**本文抜粋**
━━━
酸・塩基は有機合成における基本的な概念です。有機反応は物質間の正電荷と負電荷が接近して開始する場合が多いためです。一般的に水に溶けたときにOH-を発生する物質をアレニウス塩基、物質間でプロトンを受け取る物質をブレンステッド塩基、また、物質間で電子対を与える化合物をルイス塩基と呼びます。

塩基の種類

塩基は炭素を含まない無機酸と炭素を含む有機酸に分類されます。有機反応における添加剤や、脱プロトン剤、中和剤など様々な役割があります。

無機塩基・・・様々な金属の塩であり、安価で工業用にバルク生産される品目も多いです。

       金属水酸化物(NaOH、Ca(OH)2など)
       金属水素化物(LiH、NaHなど)
       金属炭酸塩(Na2CO3、K2CO3など)
       金属炭酸水素塩(NaHCO3、K2CO3など)
━━━
**参考情報**
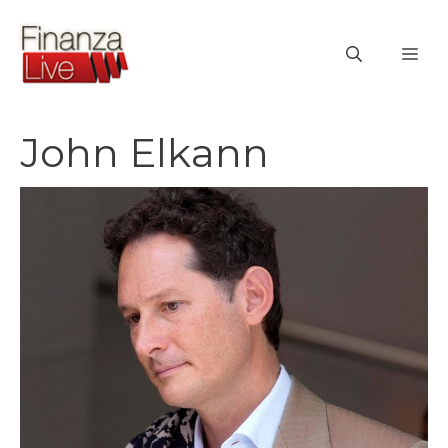
Vai
al
ME
contenuto
John Elkann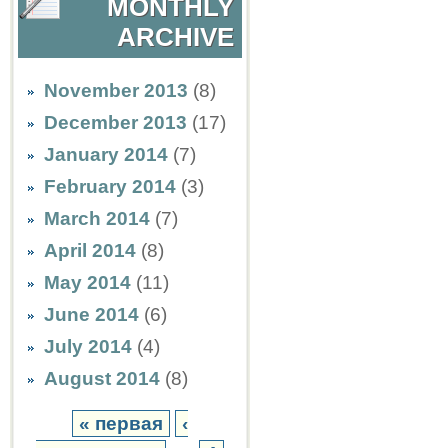
MONTHLY
ARCHIVE
November 2013
(8)
December 2013
(17)
January 2014
(7)
February 2014
(3)
March 2014
(7)
April 2014
(8)
May 2014
(11)
June 2014
(6)
July 2014
(4)
August 2014
(8)
« первая
‹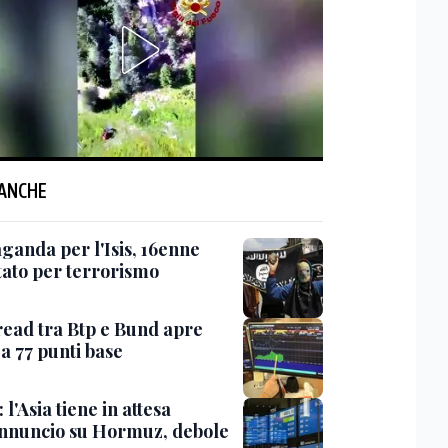
 ANCHE
ganda per l'Isis, 16enne
tato per terrorismo
read tra Btp e Bund apre
 a 77 punti base
 l'Asia tiene in attesa
annuncio su Hormuz, debole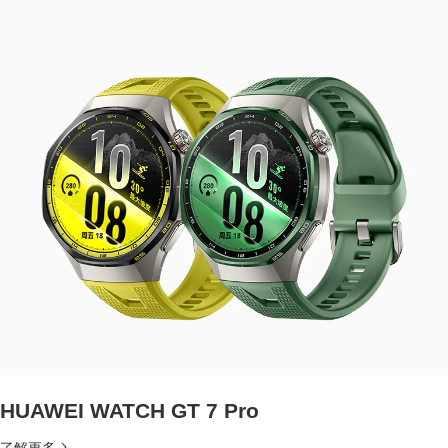
HUAWEI WATCH GT 7 Pro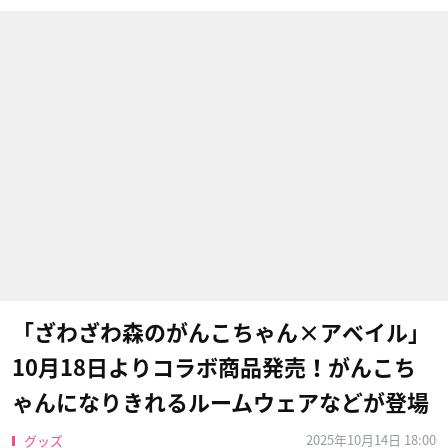
「ざわざわ森のがんこちゃん×アベイル」
10月18日よりコラボ商品発売！がんこち
ゃんになりきれるルームウェアなどが登場
2025年10月14日 18:00
グッズ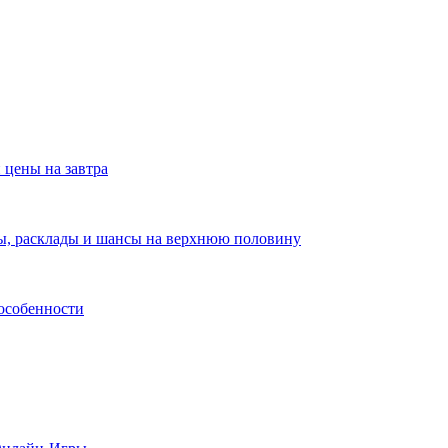
 цены на завтра
зы, расклады и шансы на верхнюю половину
 особенности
━━━
**練習問題**
a. 塩基に関する本文抜粋によると、酸・塩基が有機合成における基本的な概念とされるのはなぜですか。1～3文で説明しなさい。
b. 塩基に関する本文抜粋について、次の問いに答えなさい。
(i) 物質間で電子対を与える化合物は何と呼ばれますか。
(ii) 無機塩基はどのような物質であると述べられていますか。
(iii) 金属水素化物の例として挙げられている物質は何ですか。
c. 塩基に関する本文抜粋を、最後の行の次から書き進めなさい。

**練習問題の解答**
a. 有機反応は、物質間の正電荷と負電荷が接近することによって開始する場合が多いからです。

b.
(i) ルイス塩基と呼ばれます。
(ii) 様々な金属の塩であり、安価で、工業用にバルク生産される品目も多いと述べられています。
(iii) LiHとNaHです。

c.
有機塩基・・・有機物の塩基であり、金属の塩や窒素原子を含む有機分子などです。酸性度の高いプロトンを引き抜く反応や、酸と反応してアンモニウム塩を形成する中和反応に用いられます。

       金属アルコキシド(NaOMe、t-BuOKなど)
       金属アミド(NaNH2、LDAなど)、
       アルキル金属化合物(n-BuLi、Me3Alなど)
       アルキルアミン(Et3N、TMEDA、ピペリジン、DABCOなど)、
       複素環アミン類(DBU、ピリジン、イミダゾールなど)

添加剤として用いられる塩基

ピリジン類の中で添加剤として代表的な化合物が、DMAP(ジメチルアミノピリジン)です。例えば、カルボン酸とアルコールの縮合反応において、縮合剤とともに添加され、反応を加速します。

カルボン酸とアルコールの縮合においてDMAPが添加される反応式

また、酸塩化物と2級アミンとの反応では発生する塩化水素をトラップする目的で求核性が低いEt3N(トリエチルアミン)が添加されます。反応後に生じるトリエチルアミン塩酸塩は水溶性ですので、水洗・分液によって容易に除去できます。また、ヒューニッヒ塩基 (Hünig's base) とも呼ばれるDIEA (N,N-ジイソプロピルエチルアミン)は、Et3Nよりもさらにかさ高く、求核性が低い塩基として知られています。